Yes but such software explains how to use the function and it is the theory that is not known. Why is it not possible to simply subtract the initial rate from the final rate and divide by the total time to obtain a simple average annual change, i.e. (6-3)/4=0.75? The power function result is approximately 0.15.

Edited by sciencer

##### Share on other sites
Why is it not possible to simply subtract the initial rate from the final rate and divide by the total time to obtain a simple average annual change.
Well for one, that is a terible estimator for an average. Take the list [0,1,2,6,24] (for a horribly contrived example), the mean is 6.6 but the midpoint is 12 - that's quite a dramatic overestimate.

##### Share on other sites

Well for one, that is a terible estimator for an average. Take the list [0,1,2,6,24] (for a horribly contrived example), the mean is 6.6 but the midpoint is 12 - that's quite a dramatic overestimate.

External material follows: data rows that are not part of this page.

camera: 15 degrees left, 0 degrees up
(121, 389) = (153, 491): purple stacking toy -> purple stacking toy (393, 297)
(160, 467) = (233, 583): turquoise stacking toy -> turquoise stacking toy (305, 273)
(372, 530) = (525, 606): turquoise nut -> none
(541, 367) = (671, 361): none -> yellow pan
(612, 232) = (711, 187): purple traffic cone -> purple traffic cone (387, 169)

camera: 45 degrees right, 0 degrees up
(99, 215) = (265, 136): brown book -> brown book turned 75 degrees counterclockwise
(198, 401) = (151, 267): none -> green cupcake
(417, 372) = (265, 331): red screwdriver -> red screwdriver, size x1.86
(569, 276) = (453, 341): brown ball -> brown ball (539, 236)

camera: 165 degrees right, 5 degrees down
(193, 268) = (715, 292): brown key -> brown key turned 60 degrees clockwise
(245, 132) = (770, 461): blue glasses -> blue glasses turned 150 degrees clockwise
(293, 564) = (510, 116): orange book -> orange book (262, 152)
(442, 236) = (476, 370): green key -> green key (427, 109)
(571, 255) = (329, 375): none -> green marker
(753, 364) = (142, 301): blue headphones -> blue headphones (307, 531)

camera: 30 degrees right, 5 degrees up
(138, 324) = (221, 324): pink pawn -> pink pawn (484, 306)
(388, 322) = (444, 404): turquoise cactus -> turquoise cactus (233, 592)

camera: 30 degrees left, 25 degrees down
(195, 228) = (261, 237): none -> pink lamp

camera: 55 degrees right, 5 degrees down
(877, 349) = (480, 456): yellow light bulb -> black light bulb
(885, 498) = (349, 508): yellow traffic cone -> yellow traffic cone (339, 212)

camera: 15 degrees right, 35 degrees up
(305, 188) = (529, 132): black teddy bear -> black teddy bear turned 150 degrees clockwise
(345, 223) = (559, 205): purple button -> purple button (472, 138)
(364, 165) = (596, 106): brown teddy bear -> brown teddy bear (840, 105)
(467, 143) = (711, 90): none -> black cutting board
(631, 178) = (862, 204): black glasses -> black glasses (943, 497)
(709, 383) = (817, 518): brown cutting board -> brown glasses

Understood, but that detracts from the original question: what is the theory behind this spreadsheet function? Seems like a sum of a geometric series but I want a 'mean', perhaps analogous to a geometric mean?

##### Share on other sites

A geometric mean would be

$(a_1 \cdot a_2 \cdot a_3 \cdot a_4 ) ^ {\frac{1}{4}}$

But in terms of LibreOffice's notation that'd be along the lines of

=POWER( PRODUCT(A1:A4) ; (1/4) )

Or, more neatly

=GEOMEAN(A1:A4)

I honestly can't see where on Earth you managed to get "power= ((a4/a1),1/5)-1" from.

##### Share on other sites

Well for one, that is a terible estimator for an average. Take the list [0,1,2,6,24] (for a horribly contrived example), the mean is 6.6 but the midpoint is 12 - that's quite a dramatic overestimate.

OK, so for your example your term 'midpoint' would be the median change to go from 0 to 24 over the period? The median function in the spreadsheet does give the expected answer.

##### Share on other sites

Shouldnt the annual change of (percent) being 3.4.5.and 6 percent for years 1 thru 4 respectively be expressed differently.? Since the (percent) for years 1 thru 4 change from 3.to 4. To 5. to finally 6 (percent) through the time period (span) of four years. Looks like if this being true. It would affect your formula.... It would seem you would have to find something else to use besides the ((a4/a1)) in your formula... This may even clear up your seemingly slimpler view of the solution to the problem... Which I thought was pretty good reasoning... Cheers.